I agree that from an i point of view there needs to be some Master Copy
stored in an i library. But in my thought - and I believe that is also the
Subversion idea - this master copy should always be an SVN working copy,
which is checked out from the repository from a tagged release. Not every
repository revision should be synchronised immediately to this master copy.
Imagine that you have your Master Copy checked out just from a tagged
release, say you tagged it as version 1.24, which is for example at level of
revision number 1540. Another developer has also checked out a working copy
of the trunk to his own IDE, and has worked on some source code. When he
commits this code (maybe in two or three commits 1541,1542,1543) you don't
want to have this code immediately applied to your Master Copy. That would
break a good release management. Instead of doing so, you should look
carefully what the changes in these revisions are, and if it is okay then
for example you will tag revision 1543 as the new production release 1.25.
That is much safer and more conform the Subversion philosophy than let
everybody digging around in your master copy.
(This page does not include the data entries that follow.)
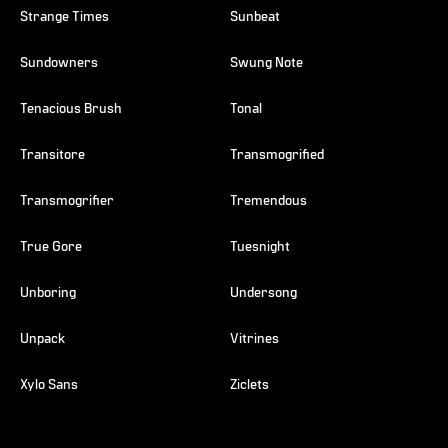
Strange Times
Sunbeat
Sundowners
Swung Note
Tenacious Brush
Tonal
Transitore
Transmogrified
Transmogrifier
Tremendous
True Gore
Tuesnight
Unboring
Undersong
Unpack
Vitrines
Xylo Sans
Ziclets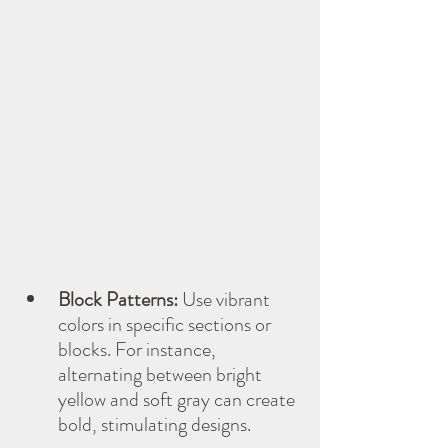
Block Patterns:
 Use vibrant 
colors in specific sections or 
blocks. For instance, 
alternating between bright 
yellow and soft gray can create 
bold, stimulating designs.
So, from an SVN point of view every developer should work in his own working
copy (i.e. development library) and commit back to the repository from where
you can tag releases that you want to be checked out as your Master Copy.
Best regards,
-Arco
2010/5/22 Richard Schoen <richard@xxxxxxxxxxxxxxx>

In my thought process the master copies will always technically be in
SVN because you would be committing changes on a regular basis.

Another benefit of using source files as the master is that the
edit/compile/build process would still feel natural to an RDI or SEU
user. I have a hard time picturing check out to PC, edit with RDI,
save to PC, commit, check out to source file, build. Too many steps
unless you can describe a shorter process.

Developers would have access to the SVN options in RSE because you can
create user actions which would trigger CL commands for source
commitment. I would not use iSeries projects because that mechanism is
klunky. Furthermore users would still have to ability to use SVN and
Tortoise if desired to check out individual members to the PC as well.

On the IFS comment I have chosen to write headers to the source members
when first committed or the developer can pre-add them to each source
member. The header has 3 keywords @@MEMBER, @@TYPE and @@TEXT as header
keywords. This will allow source type and text to be automatically
rebuilt on a get or refresh of the source members from a repo. I don't
want to tie this to an SVN property because it could get klunky. Better
to recreate the source member, get the keywords and change source member
properties on a get or checkout.

My focus is to allow the source to be edited and maintained in either
RDI or SEU because we use both and most real world shops do as well.

SVN is a source version archive. That's its main purpose and what we
plan to use it for :-)

Queue David for the Change Management conversation..........

Actually I do want to look into the Rational Team Concert offering as
well. Apparently V2.0 is a little more compelling, however I wouldn't
relish moving all my SVN repositories to it.